When you are trying to choose the best time to consolidate, the first thing you should know is that consolidation lenders will probably not help you before you graduate. Consolidation for both federal and private loans is for graduates almost exclusively. Plus, before graduation you may have to take out new loans to complete your degree. Since you can typically only consolidate student loans one time, you should wait until you are finished taking out loans before you consolidate.
However, if you drop out or decide not to complete schooling you can consolidate as well. As soon as you drop out, you can begin the consolidation process but it will be more difficult to find a good loan with reasonable rates.
You will most likely have a grace period after graduation when you do not have to make payments and you may not accrue interest. Some suggest consolidating during this time because lenders will give you better rates. Make sure you are prepared to begin making payments, though. As soon as you consolidate, the grace period is over.
Student Loan Consolidation Advice
Before you begin shopping for student loan refinancing, visit our advice section to learn more about what you should be looking for.
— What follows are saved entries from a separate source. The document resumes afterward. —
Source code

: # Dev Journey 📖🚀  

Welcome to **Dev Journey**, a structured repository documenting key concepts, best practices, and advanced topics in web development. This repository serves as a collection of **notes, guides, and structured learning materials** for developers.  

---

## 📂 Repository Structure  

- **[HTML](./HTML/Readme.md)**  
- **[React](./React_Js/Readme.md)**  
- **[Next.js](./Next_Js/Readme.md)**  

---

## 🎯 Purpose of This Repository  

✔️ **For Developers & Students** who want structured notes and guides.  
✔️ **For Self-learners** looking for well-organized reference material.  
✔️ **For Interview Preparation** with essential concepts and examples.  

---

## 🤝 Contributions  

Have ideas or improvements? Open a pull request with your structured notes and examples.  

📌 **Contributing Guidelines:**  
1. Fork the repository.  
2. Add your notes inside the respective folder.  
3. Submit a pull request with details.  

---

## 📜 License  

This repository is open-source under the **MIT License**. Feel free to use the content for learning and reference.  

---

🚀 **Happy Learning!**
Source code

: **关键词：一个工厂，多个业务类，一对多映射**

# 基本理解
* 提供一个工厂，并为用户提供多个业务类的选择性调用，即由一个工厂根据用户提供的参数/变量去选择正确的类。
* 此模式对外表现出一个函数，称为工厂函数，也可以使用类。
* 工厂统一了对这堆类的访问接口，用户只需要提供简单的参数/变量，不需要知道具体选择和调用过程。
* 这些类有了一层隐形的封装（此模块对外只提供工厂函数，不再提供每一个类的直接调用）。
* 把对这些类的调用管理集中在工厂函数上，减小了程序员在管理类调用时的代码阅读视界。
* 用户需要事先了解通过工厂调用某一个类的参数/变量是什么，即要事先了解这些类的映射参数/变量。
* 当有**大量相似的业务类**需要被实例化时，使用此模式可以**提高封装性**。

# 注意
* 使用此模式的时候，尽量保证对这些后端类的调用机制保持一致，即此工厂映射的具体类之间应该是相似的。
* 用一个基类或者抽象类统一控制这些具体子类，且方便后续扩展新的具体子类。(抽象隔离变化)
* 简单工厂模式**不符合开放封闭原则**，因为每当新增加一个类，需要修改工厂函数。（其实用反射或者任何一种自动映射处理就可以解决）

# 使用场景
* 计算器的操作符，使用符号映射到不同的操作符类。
- What can you do if you can't find a job and it's time to start paying back your student loans? Finding a job after graduating can be difficult for some students and, with the deadline to start making payments is approaching, you may start to feel overwhelmed. You have a few options if your loan payments are going to be too much to handle. Consolidation can lower your monthly payments and combine them all into one simple loan. Some lenders have safeguards for unemployment and programs to help you find a job. Before you panic, talk to your lender and ask them about your options. If you can't avoid making payments before finding work, take a look at some of these helpful tips.
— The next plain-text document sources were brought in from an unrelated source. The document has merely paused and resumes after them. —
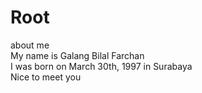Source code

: # Root
about me<br>
My name is Galang Bilal Farchan<br>
I was born on March 30th, 1997 in Surabaya<br>
Nice to meet you
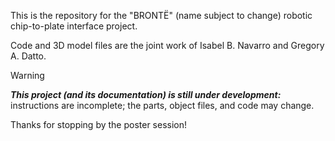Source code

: This is the repository for the "BRONTË" (name subject to change) robotic chip-to-plate interface project.

Code and 3D model files are the joint work of Isabel B. Navarro and Gregory A. Datto.

>[!WARNING]
>
>_**This project (and its documentation) is still under development:**_ instructions are incomplete; the parts, object files, and code may change.


Thanks for stopping by the poster session!
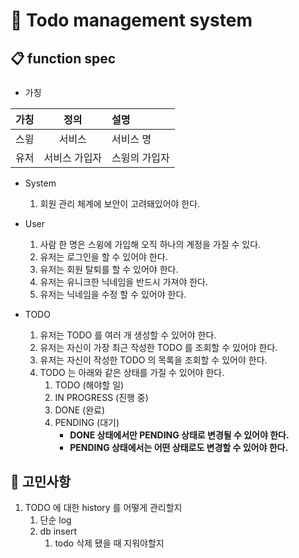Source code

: # 📅 Todo management system 

## 📋 function spec

###
- 가칭

| 가칭 |   정의    | 설명      |
|:--:|:-------:|:--------|
| 스윙 |   서비스   | 서비스 명   |
| 유저 | 서비스 가입자 | 스윙의 가입자 |



- System
  1. 회원 관리 체계에 보안이 고려돼있어야 한다.


- User
  1. 사람 한 명은 스윙에 가입해 오직 하나의 계정을 가질 수 있다.
  2. 유저는 로그인을 할 수 있어야 한다.
  3. 유저는 회원 탈퇴를 할 수 있어야 한다.
  4. 유저는 유니크한 닉네임을 반드시 가져야 한다.
  5. 유저는 닉네임을 수정 할 수 있어야 한다.


- TODO
  1. 유저는 TODO 를 여러 개 생성할 수 있어야 한다.
  2. 유저는 자신이 가장 최근 작성한 TODO 를 조회할 수 있어야 한다.
  3. 유저는 자신이 작성한 TODO 의 목록을 조회할 수 있어야 한다.
  4. TODO 는 아래와 같은 상태를 가질 수 있어야 한다.
     1. TODO (해야할 일)
     2. IN PROGRESS (진행 중)
     3. DONE (완료)
     4. PENDING (대기)
        - **DONE 상태에서만 PENDING 상태로 변경될 수 있어야 한다.**
        - **PENDING 상태에서는 어떤 상태로도 변경할 수 있어야 한다.**


## 🤔 고민사항

1. TODO 에 대한 history 를 어떻게 관리할지
   1. 단순 log
   2. db insert
      1. todo 삭제 됐을 때 지워야할지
- For federal loans, you have some pretty good refinancing options. A Direct Consolidation Loan can combine multiple federal loans, with fairly helpful plans based on your income. However, you may not have that option if you have a loan from a private lender. However, the online lenders discussed above are an excellent option if you are stuck with multiple private loans. Some lenders will even finance private and federal loans together. However, this should be done carefully. By consolidating a private loan with a federal loan you may give up attractive benefits available from the government.
- The choice to consolidate student loans ultimately comes down to the choice between lower monthly payments or a shorter loan term. In some cases, you can actually save money in interest if you combine the right loans and find a lender that offers favorable interest rates. However, it's likely that consolidation will lengthen your loan term and ultimately cause you to pay more in overall interest. On the other hand, if you don't think you'll be able to make your monthly payments, consolidation can be a big help. Be sure to do the math to find out if consolidation is a good option and take a look at these other tips.
- Student loan consolidation isn't just for students who have recently graduated. Parents often take out student loans for their kids. The government even offers a special PLUS loan for parents with dependent children. Some lenders offer special programs for parents who are looking to consolidate. For instance, SoFi offers no-fee parent PLUS refinancing options that can help you lower your payments and, in some cases, pay less.
- Many students fresh out of college haven't yet had a chance to build credit. The state of your credit report is an important thing to consider, especially if you plan to make big purchases in the future. If you decide to consolidate your loans, it's important to know how your credit will be affected. Right after consolidation, the multiple closed loans may negatively impact your credit. However, this may just be temporary. Too many lines of credit may have been hurting your credit already, and closing some can help. Ultimately, making consistent payments on a consolidation can help you slowly build it back up.